[PROMPT]: Convert the records below, from the line containing "pose: elev=95.1 azim=319.3" through the end of the records, both ends included, into a Markdown table with the columns Row and Entry, numbering each line and skipping blank lines. Leave the pictures out of the table.
--- Begin DATA PROVIDED ---
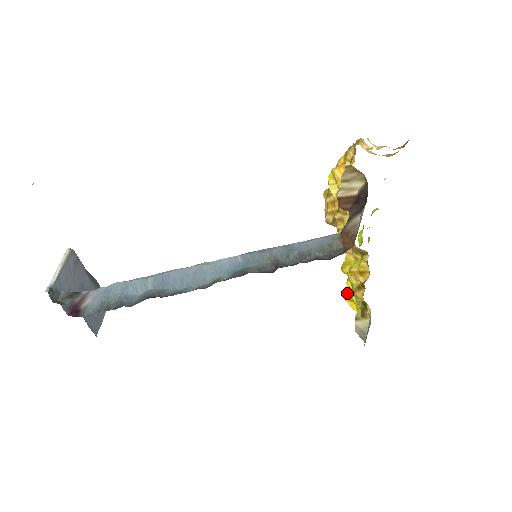
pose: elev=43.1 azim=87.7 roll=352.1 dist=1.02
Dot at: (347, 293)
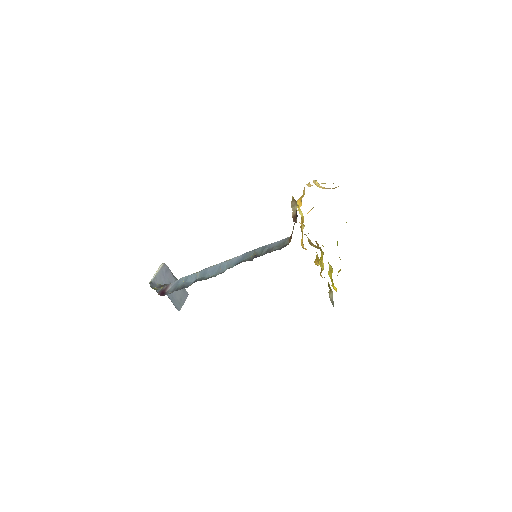
Dot at: occluded
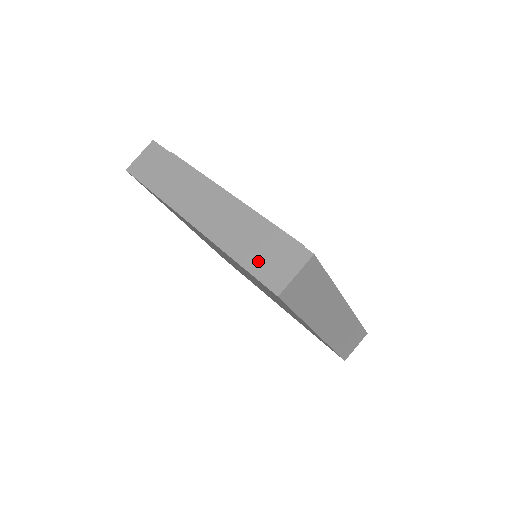
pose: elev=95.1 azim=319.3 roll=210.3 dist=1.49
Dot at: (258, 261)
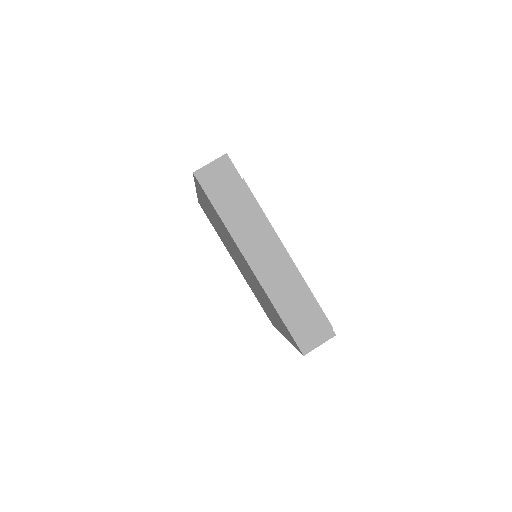
Dot at: occluded
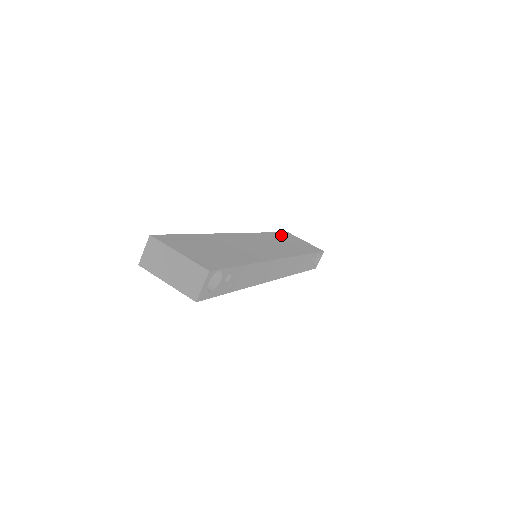
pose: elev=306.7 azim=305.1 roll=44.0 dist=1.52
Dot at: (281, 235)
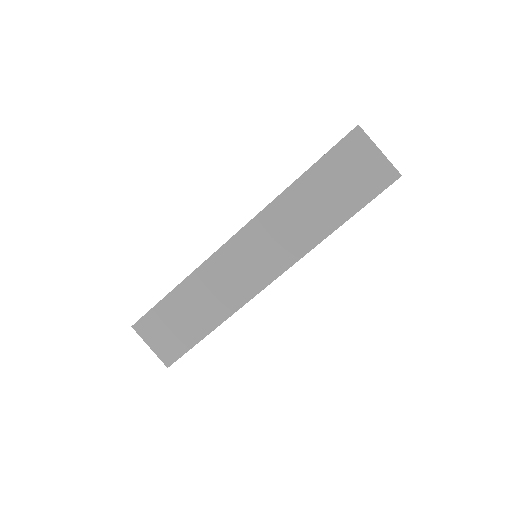
Dot at: (324, 168)
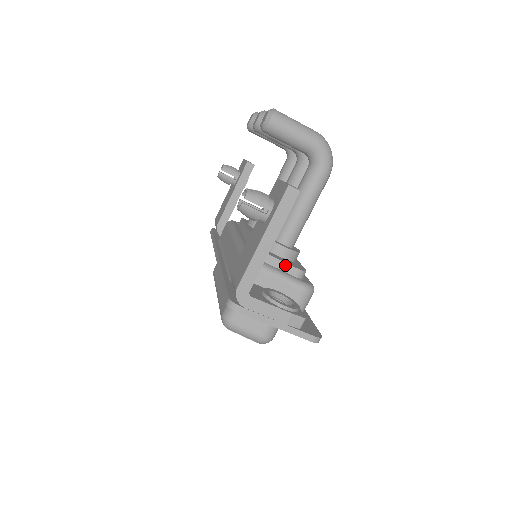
--- End DATA PROVIDED ---
[OUTPUT BELOW]:
| Row | Entry |
|---|---|
| 1 | pose: elev=95.1 azim=319.3 roll=210.3 dist=1.49 |
| 2 | Dot at: (258, 261) |
| 3 | Dot at: occluded |
| 4 | pose: elev=306.7 azim=305.1 roll=44.0 dist=1.52 |
| 5 | Dot at: (281, 235) |
| 6 | Dot at: (324, 168) |